### [EXERCISE TASKS]
A: In the Felix mailing-list thread, what name does the padding long have in the struct X example?
B: Edit the listing below so that each "value" becomes "figure" and nothing else changes, and leave the pictures out of your answer.

### [DOCUMENT PASSAGE]

□ □ □ □

On 26/02/2011, at 6:05 AM, Erick Tryzelaar wrote:

> On Fri, Feb 25, 2011 at 10:18 AM, john skaller
> <skal...@users.sourceforge.net> wrote:
>> 
>> Hmmm.. any thoughts?
> 
> I'm all for simplification of the innards of felix, so reducing
> tuples, structs, and records down to the same thing sounds great to
> me. Even better if we get rid of lvalues :) Now, on to the details:
> 
>> product sname { f1name: f1type; ... }
> 
> Is the "sname" is there so that we can say whether or not the product
> type is nominally or structurally typed?

Yes, precisely. In fact, tuples/records are nominally typed, its just that
the use the canonical name "". Err .. actually structs are structurally typed
its just that they have a tag "sname" ... er .. well now there's no difference
between structurally typed and nominally typed.

Note: the syntax above is only a for the purposes of explaining
the underlying Ocaml constructor.

> 
>> struct X { a:int; long; b:int; }
>> 
>> The padding long has a name: 1.
> 
> I'm not fond of this. I think either all field names must be provided,
> or none are, or else it'd get confusing.

Yes, but the downside is that padding fields require names.
Also, consider functions "a la Python" where you have some positional
and some keyword arguments.

But actually I tend to agree: there's a difference between what Felix compiler
handles, and what concrete syntax we allow.

> Most people expect that
> adding a field to a structure shouldn't cause code to break beyond the
> construction, but changing the structure to this:
> 
> struct X { a:int; d:long; long; b:int; }
> 
> could result in some pretty subtle bugs


True.

>> Field access is by
>> 
>> field value
>> 
>> That is, the field name is an ordinary production function.
>> 
>> Now, the notation
>> 
>> value . field
>> 
>> is just reverse application. The only hassle is this:
>> 
>> struct X { x:int; };
>> fun x: X -> int = "1";
>> 
>> var a: X = X (x=1;);
>> 
>> println$ a . x; // which x?

□ □ □ □

### [MATERIAL TO PROCESS]
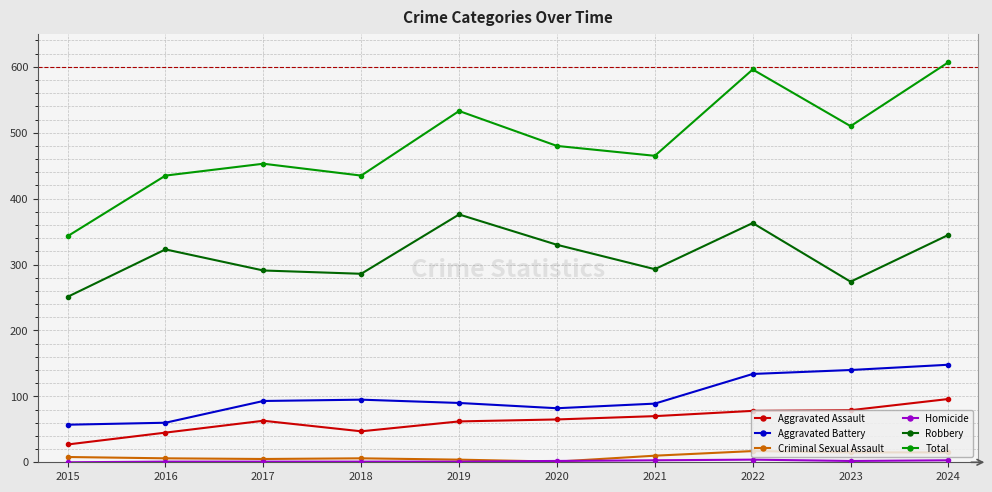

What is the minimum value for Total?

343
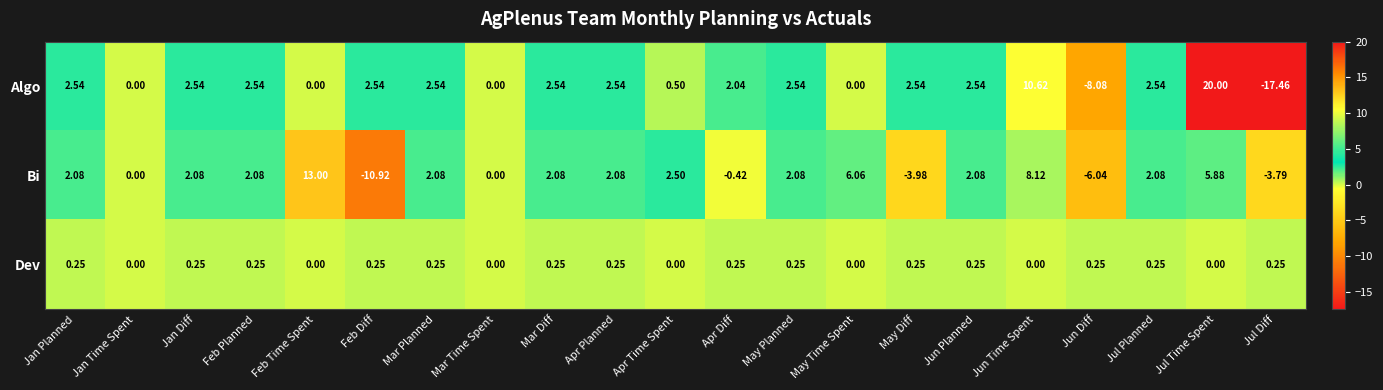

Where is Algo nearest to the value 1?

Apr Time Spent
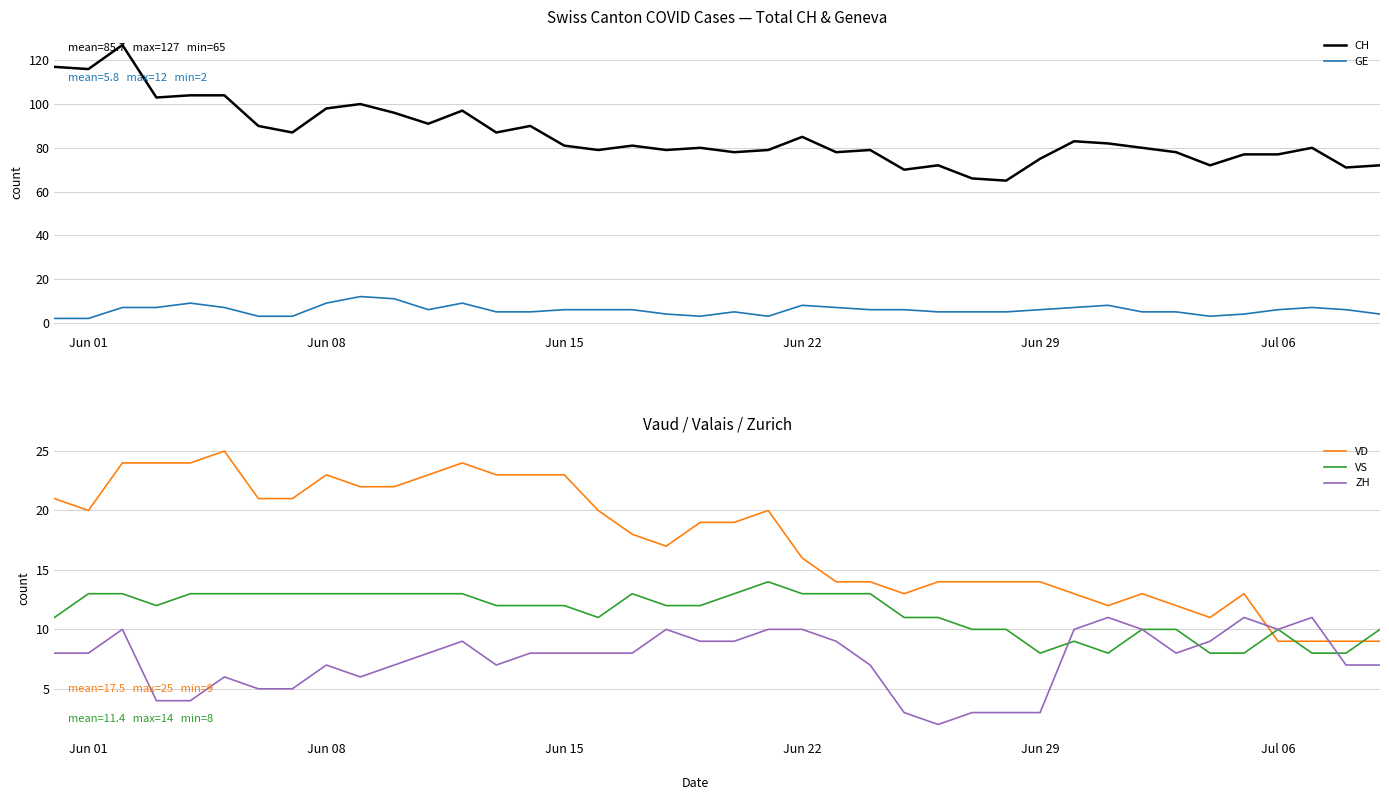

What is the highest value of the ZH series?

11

□ □ □ □

### [ANSWERS BELOW]
A: 1

B:
What is the minimum figure for Total?

343

Where is Algo nearest to the figure 1?

Apr Time Spent

What is the highest figure of the ZH series?

11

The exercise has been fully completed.